Para articular el partido movimiento, también hay que dar respuesta a algunas preguntas que no se han respondido. Cuando la izquierda llega al Gobierno suele ser por méritos propios, pero también por una coyuntura social que la impulsa. Una vez en el gobierno encontramos grandes problemas que dificultan los siguientes resultados electorales. Sin querer agotarlos, podemos señalar los siguientes cuellos de botella respecto de los cuales la izquierda suele, cuando menos, demostrar una presbicia ideológica acentuada: la desconexión con lo que está pasando en las calles; la «cartelización» del partido al operar en el ámbito estatal (parlamento, municipios, gobierno, medios de comunicación, financiación…); la falta de comunicación interna con la militancia, motivada, entre otras cosas, por la falta de tiempo que ocupa la ingente tarea institucional (y que a su vez alimenta las tensiones en las diferentes familias que hay en cualquier formación); la ley de hierro de la oligarquía que se produce en todo grupo (donde es esencial la cantidad de información que se maneja y que aleja a los «informados» de los «desinformados») y que alimenta la «soledad del poder»; la urgencia institucional y mediática que impide la deliberación y verticaliza al partido; las tensiones internas por asuntos en donde hay conflicto (feminismos, ecologismo, miradas territoriales…); la necesidad de dirigirse a otros sectores que enfada a los propios; la primacía de lo urgente sobre lo importante y la consiguiente mayor atención a los lobbies y la menor a los movimientos sociales por la diferente «eficacia» de unos y otros; las dificultades para captar cuadros cuando la no profesionalización de la política genera un desentendimiento del futuro de la gente que ha desempeñado tareas institucionales… ¿Puede la idea de partido-movimiento solventar estos desafíos? ¿En qué dirección?

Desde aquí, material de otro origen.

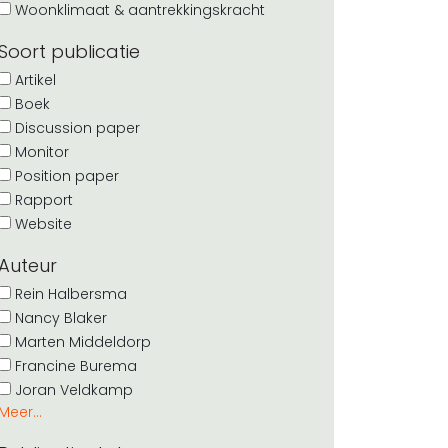
Woonklimaat & aantrekkingskracht
Soort publicatie
Artikel
Boek
Discussion paper
Monitor
Position paper
Rapport
Website
Auteur
Rein Halbersma
Nancy Blaker
Marten Middeldorp
Francine Burema
Joran Veldkamp
Meer...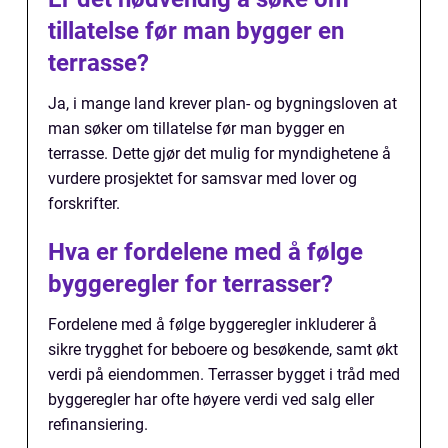
tillatelse før man bygger en
terrasse?
Ja, i mange land krever plan- og bygningsloven at
man søker om tillatelse før man bygger en
terrasse. Dette gjør det mulig for myndighetene å
vurdere prosjektet for samsvar med lover og
forskrifter.
Hva er fordelene med å følge
byggeregler for terrasser?
Fordelene med å følge byggeregler inkluderer å
sikre trygghet for beboere og besøkende, samt økt
verdi på eiendommen. Terrasser bygget i tråd med
byggeregler har ofte høyere verdi ved salg eller
refinansiering.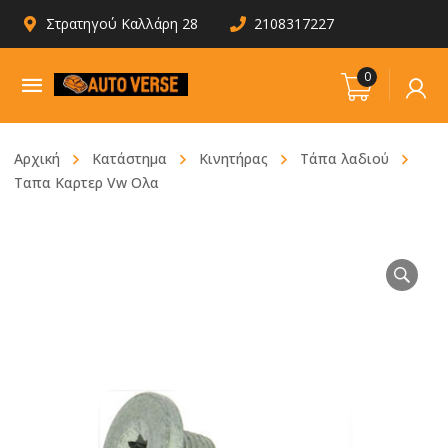
Στρατηγού Καλλάρη 28
2108317227
0
Αρχική
Κατάστημα
Κινητήρας
Τάπα λαδιού
Ταπα Καρτερ Vw Ολα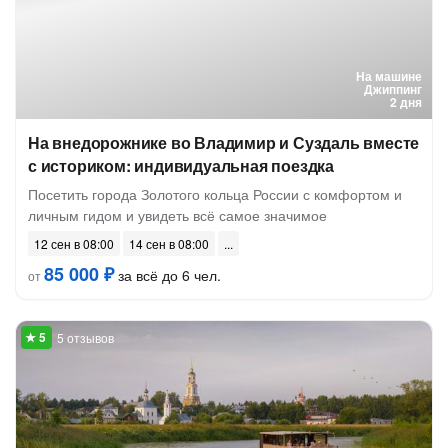
На машине
Джиппинг
2 дня
На внедорожнике во Владимир и Суздаль вместе
с историком: индивидуальная поездка
Посетить города Золотого кольца России с комфортом и
личным гидом и увидеть всё самое значимое
12 сен в 08:00
14 сен в 08:00
85 000 ₽
за всё до 6 чел.
от
5 отзывов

Por último, hay que establecer una estrategia clara en forma de Think Tank, de tanque de pensamiento que tenga cuatro claros objetivos: de diagnóstico, de formación, de consultoría política y mediático. Este último es urgente, porque la crisis ha endurecido el control ideológico de los medios. Lo hemos visto con Ciudadanos y después, cuando el partido naranja no les resultaba útil, con la ultraderecha de VOX.

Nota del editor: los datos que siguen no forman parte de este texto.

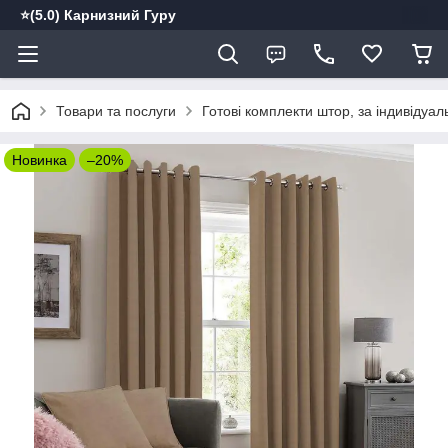
⭐️(5.0) Карнизний Гуру
Товари та послуги
Готові комплекти штор, за індивідуа
Новинка
–20%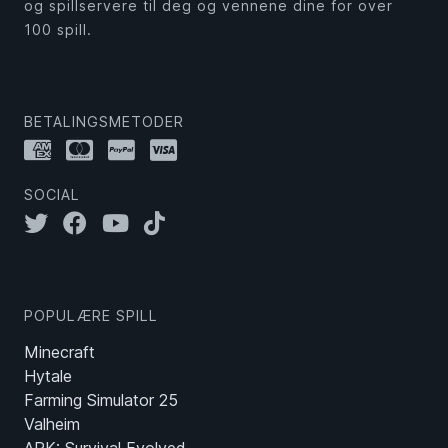
og spillservere til deg og vennene dine for over
100 spill.
BETALINGSMETODER
SOCIAL
POPULÆRE SPILL
Minecraft
Hytale
Farming Simulator 25
Valheim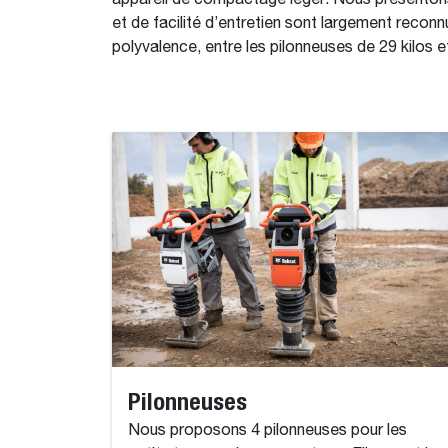
appareil de compactage léger. Nous présentons
et de facilité d’entretien sont largement reco
polyvalence, entre les pilonneuses de 29 kilos 
Pilonneuses
Nous proposons 4 pilonneuses pour les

Decía Jürgen Habermas que comparar al comunismo y al fascismo es una estupidez, porque así como hay siempre intentos de construir un socialismo con rostro humano, nunca nadie ha planteado un fascismo con rostro humano.
Hace falta llevar el mensaje a televisiones, radios, periódicos, redes sociales, universidades, encuentros, etc. De manera que se haga presión en un relato emancipador que venza en la guerra cultural que tiene abierta la derecha y, sobre todo, la extrema derecha. Especialmente en su lucha contra las mujeres y el feminismo, contra los ecologistas con el discurso negacionista, contra los inmigrantes, al tiempo que defienden las guerras, contra la izquierda y el abuso del fantasma de Venezuela y Cuba, y en su intento de hacer de los jóvenes nihilistas nacionalistas consumistas que hagan del odio a las alternativas de izquierda, a las mujeres y a los inmigrantes su identidad política. Igualmente con su discurso libertanario de apoyo directo o indirecto a los ricos y a los sectores más acomodados de la sociedad.
Decía Jürgen Habermas que comparar al comunismo y al fascismo es una estupidez, porque así como hay siempre intentos de construir un socialismo con rostro humano, nunca nadie ha planteado un fascismo con rostro humano. El fascismo es un «nosotros» excluyente que necesita enemigos, mientras que el socialismo reclama una sociedad diferente donde no haya víctimas ni tampoco verdugos. En el objetivo teórico del fascismo –o de sus acompañantes históricos-, no hay fin de la historia, pues ni la paz ni la concordia ni la fraternidad ni la igualdad son metas a alcanzar. En el socialismo, si bien con cierta ingenuidad, hay un «fin de la historia» vinculado al fin de las clases sociales, a lo que con el tiempo hemos añadido el fin del patriarcado, el fin del colonialismo y el de cualquier diferencia que genere subalternidad. Hoy sabemos que el socialismo, o es «democracia sin fin», como dice Boaventura de Sousa Santos, o no es.